Think carefully of what David asked of God: he needed God to give him the words that he could give back to God in the form of praise! Jim Murray, tenor for the Imperials back in the 1980’s, sang a song that speaks about what David was asking of God:
Even the praise comes from you, Every prayer that I raise comes from you; Fill my mouth with words of worship, And I’ll give them back to you. ‘Cause Lord, they’re not my own, They come from You alone; Even the praise, every feeling and phrase, Even the praise comes from You.As Charles Spurgeon once wrote,
Man is a lock, the Spirit of God has the key.
Praising God is not an easy thing to do, which is why it is referred to as “a sacrifice” in the Bible. Only God can make true praise possible. You can listen to praise and worship music all day long, letting yourself be moved by the chords and the words, but praising God has little to do with how you feel at the moment. It has everything to with how you view the God of your life.
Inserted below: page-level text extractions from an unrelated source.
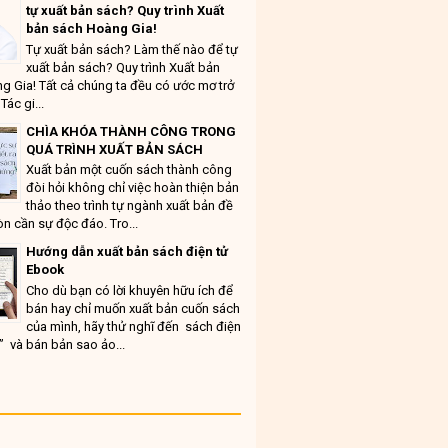
tự xuất bản sách? Quy trình Xuất
bản sách Hoàng Gia!
Tự xuất bản sách? Làm thế nào để tự
xuất bản sách? Quy trình Xuất bản
g Gia! Tất cả chúng ta đều có ước mơ trở
Tác gi...
CHÌA KHÓA THÀNH CÔNG TRONG
QUÁ TRÌNH XUẤT BẢN SÁCH
Xuất bản một cuốn sách thành công
đòi hỏi không chỉ việc hoàn thiện bản
thảo theo trình tự ngành xuất bản đề
n cần sự độc đáo. Tro...
Hướng dẫn xuất bản sách điện tử
Ebook
Cho dù bạn có lời khuyên hữu ích để
bán hay chỉ muốn xuất bản cuốn sách
của mình, hãy thử nghĩ đến sách điện
” và bán bản sao ảo...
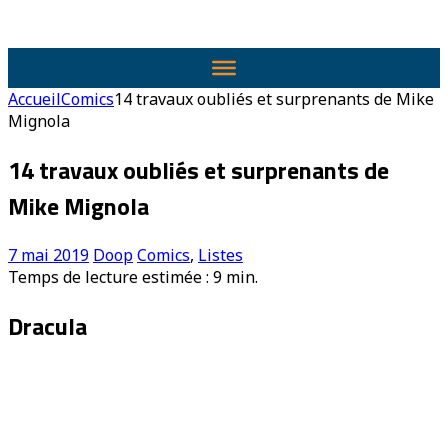
Accueil
Comics
14 travaux oubliés et surprenants de Mike
Mignola
14 travaux oubliés et surprenants de
Mike Mignola
7 mai 2019
Doop
Comics
,
Listes
Temps de lecture estimée :
9
min.
Dracula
We all need to be like David; we all need the Holy Spirit to come and unlock our lips. How does He do this? The Holy Spirit unlocks our lips by way of our hearts. You see, when your heart is full of the joy of the Lord; when your heart is thankful; regardless of the state of your life, the Spirit of God will come in like flood and the praise will flow out of you!
In the end, it was sin that sealed David’s lips and God would open them only after that sin was dealt with. Now would be a good time to pause and take stock of you your life. Is it songless? Does praise seem like a distant memory to you? Are you always longing for the good old days when praise, apparently, came so easy? It’s always dangerous looking back; those rose colored glasses taint how we think it was back then. But, really, God wants to set you free to praise Him. Won’t you let Him?